* Information shown
══════

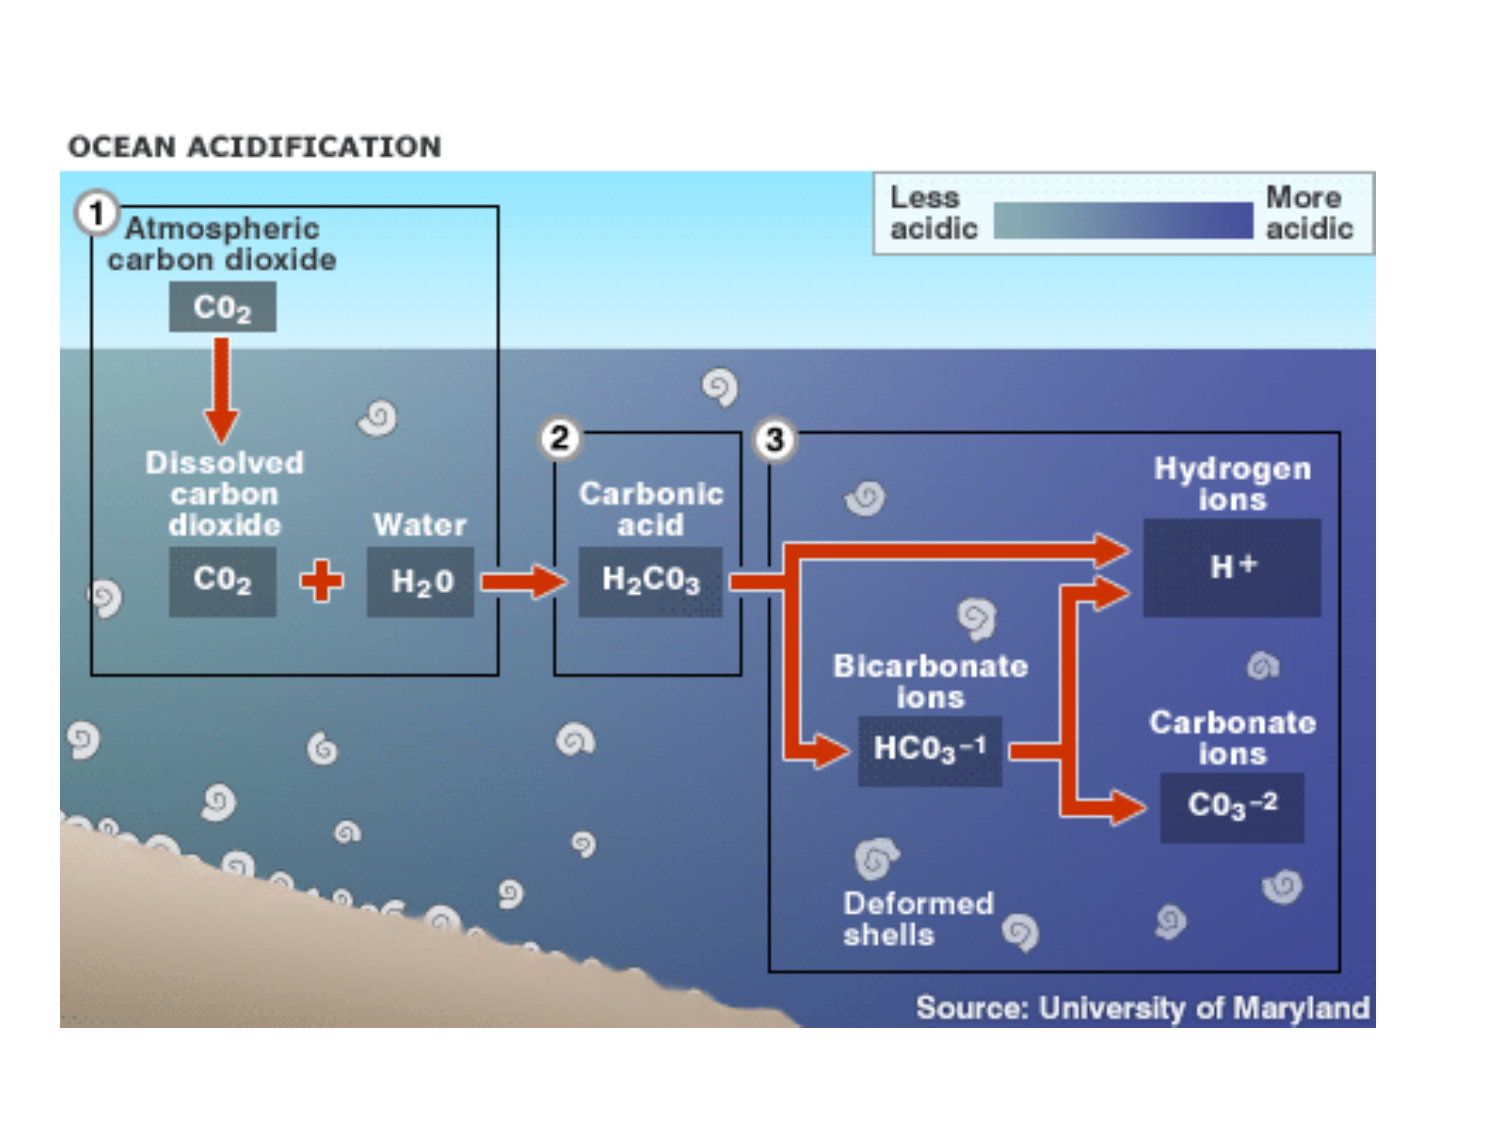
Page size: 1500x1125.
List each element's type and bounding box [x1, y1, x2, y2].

picture [60, 124, 1376, 1028]
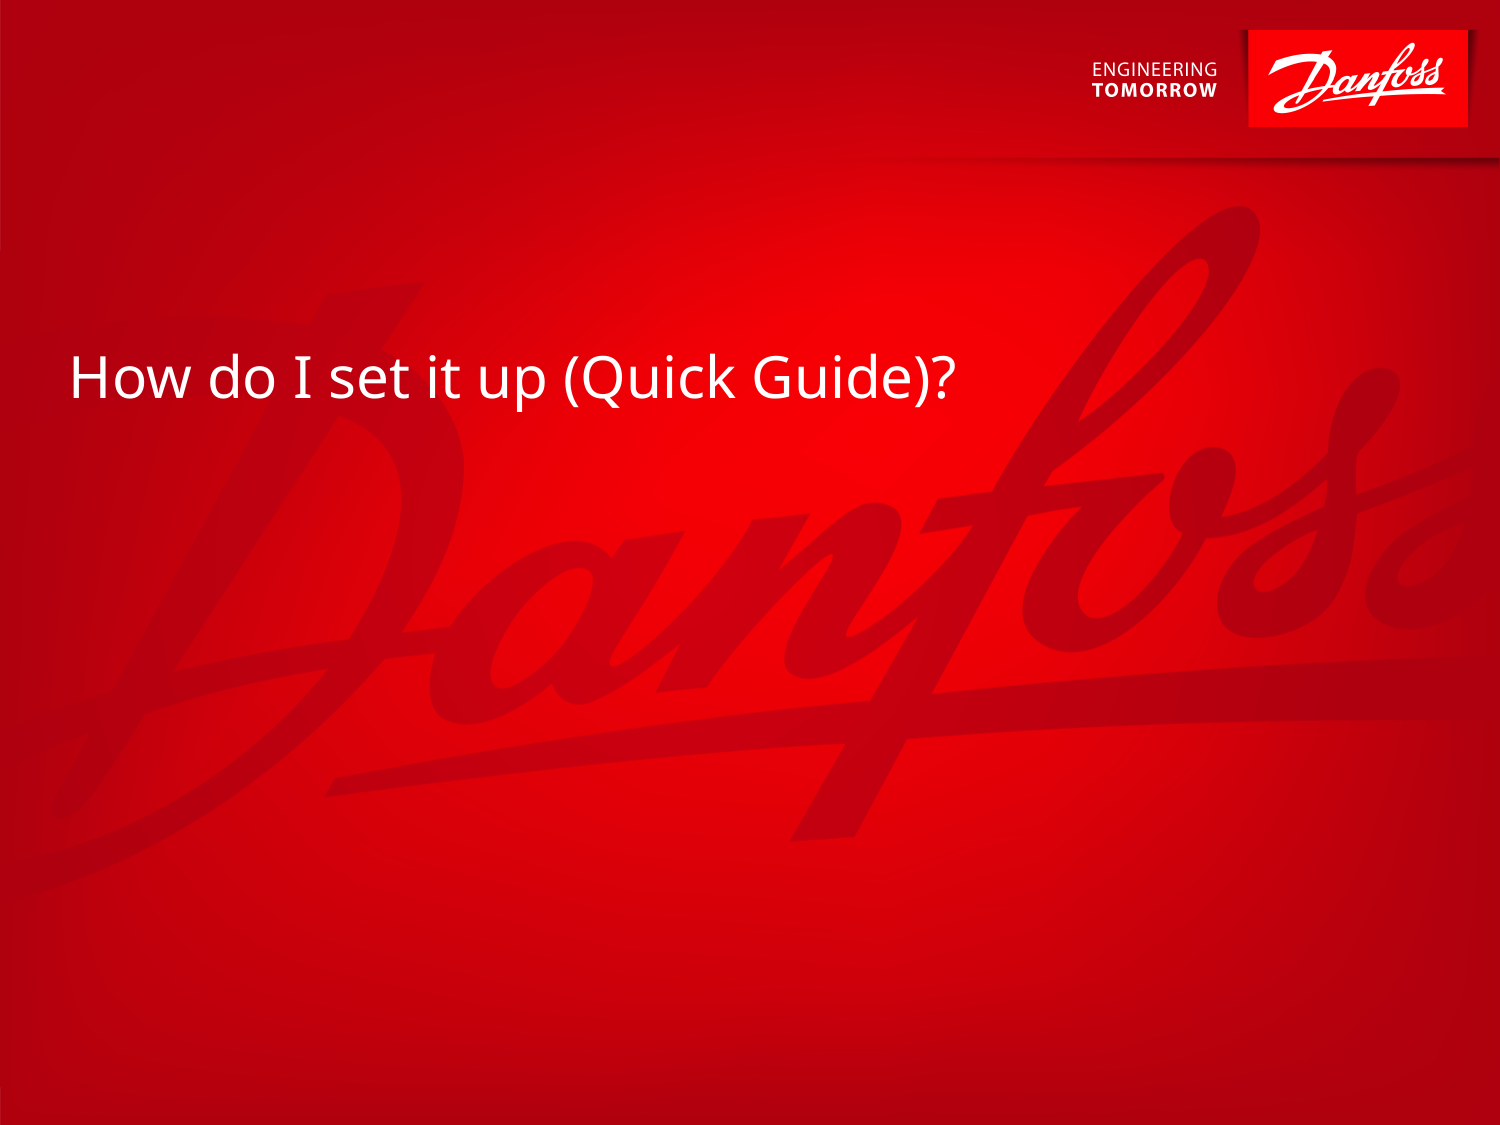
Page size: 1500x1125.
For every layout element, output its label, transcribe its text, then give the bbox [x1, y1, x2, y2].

══════

* Directions
Once you find the line containing "List each element's", retype it and every line after it through the last line of the records above, exactly. Add nothing else, and leave out the pictures.

* Response to this exercise
List each element's type and bounding box [x1, y1, x2, y2].

picture [60, 124, 1376, 1028]
Page size: 1500x1125.
For every layout element, output its label, transcribe its text, then give the bbox [x1, y1, x2, y2].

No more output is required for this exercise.